- **WORK INSTRUCTIONS**
From the listing below, pull each line that includes "Alan".

• • •

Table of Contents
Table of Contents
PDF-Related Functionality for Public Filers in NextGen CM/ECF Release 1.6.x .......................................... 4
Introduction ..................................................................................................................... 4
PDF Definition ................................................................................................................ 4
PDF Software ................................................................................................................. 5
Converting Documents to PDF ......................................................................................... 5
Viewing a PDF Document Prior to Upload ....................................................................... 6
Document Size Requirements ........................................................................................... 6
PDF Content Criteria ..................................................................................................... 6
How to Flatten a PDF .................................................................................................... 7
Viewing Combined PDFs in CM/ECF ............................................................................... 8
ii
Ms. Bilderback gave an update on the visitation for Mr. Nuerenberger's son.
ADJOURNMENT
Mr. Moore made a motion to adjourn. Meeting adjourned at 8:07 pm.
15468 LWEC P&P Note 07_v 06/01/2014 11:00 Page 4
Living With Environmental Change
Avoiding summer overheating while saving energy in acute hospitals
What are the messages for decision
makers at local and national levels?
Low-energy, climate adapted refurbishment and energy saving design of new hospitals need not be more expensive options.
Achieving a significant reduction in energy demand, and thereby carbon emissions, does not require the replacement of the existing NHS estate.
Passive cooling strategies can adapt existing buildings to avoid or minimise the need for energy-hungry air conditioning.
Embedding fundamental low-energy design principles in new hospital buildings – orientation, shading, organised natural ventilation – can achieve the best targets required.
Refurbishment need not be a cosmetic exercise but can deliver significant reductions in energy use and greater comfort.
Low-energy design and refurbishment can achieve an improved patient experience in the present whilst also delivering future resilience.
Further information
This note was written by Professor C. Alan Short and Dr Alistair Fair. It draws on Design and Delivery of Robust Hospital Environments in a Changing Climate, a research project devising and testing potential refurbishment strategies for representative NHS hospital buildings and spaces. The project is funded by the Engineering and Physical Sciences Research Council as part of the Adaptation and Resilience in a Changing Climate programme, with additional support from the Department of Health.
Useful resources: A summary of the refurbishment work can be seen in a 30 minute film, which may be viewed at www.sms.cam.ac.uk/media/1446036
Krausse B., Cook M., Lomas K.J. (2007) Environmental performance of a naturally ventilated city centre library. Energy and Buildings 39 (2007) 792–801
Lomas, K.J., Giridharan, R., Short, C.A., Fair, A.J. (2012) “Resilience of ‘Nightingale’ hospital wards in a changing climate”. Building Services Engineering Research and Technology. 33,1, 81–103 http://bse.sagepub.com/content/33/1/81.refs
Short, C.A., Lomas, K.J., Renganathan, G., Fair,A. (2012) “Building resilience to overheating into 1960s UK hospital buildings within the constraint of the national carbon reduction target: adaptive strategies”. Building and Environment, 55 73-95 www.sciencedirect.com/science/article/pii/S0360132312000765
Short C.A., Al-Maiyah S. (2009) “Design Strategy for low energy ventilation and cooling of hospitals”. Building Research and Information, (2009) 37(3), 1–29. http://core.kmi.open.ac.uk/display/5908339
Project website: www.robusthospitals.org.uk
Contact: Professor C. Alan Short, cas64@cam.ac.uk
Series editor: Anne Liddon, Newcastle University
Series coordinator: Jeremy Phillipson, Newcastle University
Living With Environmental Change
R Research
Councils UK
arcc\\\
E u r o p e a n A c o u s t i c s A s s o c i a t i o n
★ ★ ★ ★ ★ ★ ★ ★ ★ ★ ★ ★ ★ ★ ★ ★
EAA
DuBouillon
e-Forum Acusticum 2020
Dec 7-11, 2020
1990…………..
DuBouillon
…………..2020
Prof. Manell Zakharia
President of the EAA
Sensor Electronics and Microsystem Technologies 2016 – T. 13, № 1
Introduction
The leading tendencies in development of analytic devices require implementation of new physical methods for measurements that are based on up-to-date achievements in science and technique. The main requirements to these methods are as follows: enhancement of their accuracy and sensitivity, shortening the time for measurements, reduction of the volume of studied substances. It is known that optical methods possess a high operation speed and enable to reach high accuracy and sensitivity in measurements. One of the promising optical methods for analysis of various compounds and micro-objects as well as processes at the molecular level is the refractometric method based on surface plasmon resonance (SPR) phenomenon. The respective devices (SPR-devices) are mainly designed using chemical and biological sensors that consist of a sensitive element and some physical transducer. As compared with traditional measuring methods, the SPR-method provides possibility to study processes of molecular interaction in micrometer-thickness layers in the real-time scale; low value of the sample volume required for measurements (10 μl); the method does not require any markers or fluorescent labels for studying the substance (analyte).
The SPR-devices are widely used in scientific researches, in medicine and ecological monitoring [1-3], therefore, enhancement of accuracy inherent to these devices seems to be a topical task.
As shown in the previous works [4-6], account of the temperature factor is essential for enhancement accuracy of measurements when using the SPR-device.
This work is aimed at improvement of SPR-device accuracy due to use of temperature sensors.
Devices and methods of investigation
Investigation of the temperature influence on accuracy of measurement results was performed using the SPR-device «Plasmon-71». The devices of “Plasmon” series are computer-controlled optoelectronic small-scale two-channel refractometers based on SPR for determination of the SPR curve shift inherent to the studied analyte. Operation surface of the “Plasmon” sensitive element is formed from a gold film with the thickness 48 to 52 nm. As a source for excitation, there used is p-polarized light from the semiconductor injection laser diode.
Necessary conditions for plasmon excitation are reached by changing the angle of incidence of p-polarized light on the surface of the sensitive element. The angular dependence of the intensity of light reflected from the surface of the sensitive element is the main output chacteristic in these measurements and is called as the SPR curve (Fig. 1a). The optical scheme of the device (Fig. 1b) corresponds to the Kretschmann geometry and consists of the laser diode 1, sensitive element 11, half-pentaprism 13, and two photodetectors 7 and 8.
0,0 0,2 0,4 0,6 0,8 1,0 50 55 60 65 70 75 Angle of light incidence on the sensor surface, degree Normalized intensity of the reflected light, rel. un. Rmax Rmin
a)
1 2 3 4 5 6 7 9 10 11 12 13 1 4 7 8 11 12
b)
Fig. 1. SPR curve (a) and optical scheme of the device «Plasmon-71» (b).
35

• • •

- **RESPONSE AREA**
This note was written by Professor C. Alan Short and Dr Alistair Fair. It draws on Design and Delivery of Robust Hospital Environments in a Changing Climate, a research project devising and testing potential refurbishment strategies for representative NHS hospital buildings and spaces. The project is funded by the Engineering and Physical Sciences Research Council as part of the Adaptation and Resilience in a Changing Climate programme, with additional support from the Department of Health.
Contact: Professor C. Alan Short, cas64@cam.ac.uk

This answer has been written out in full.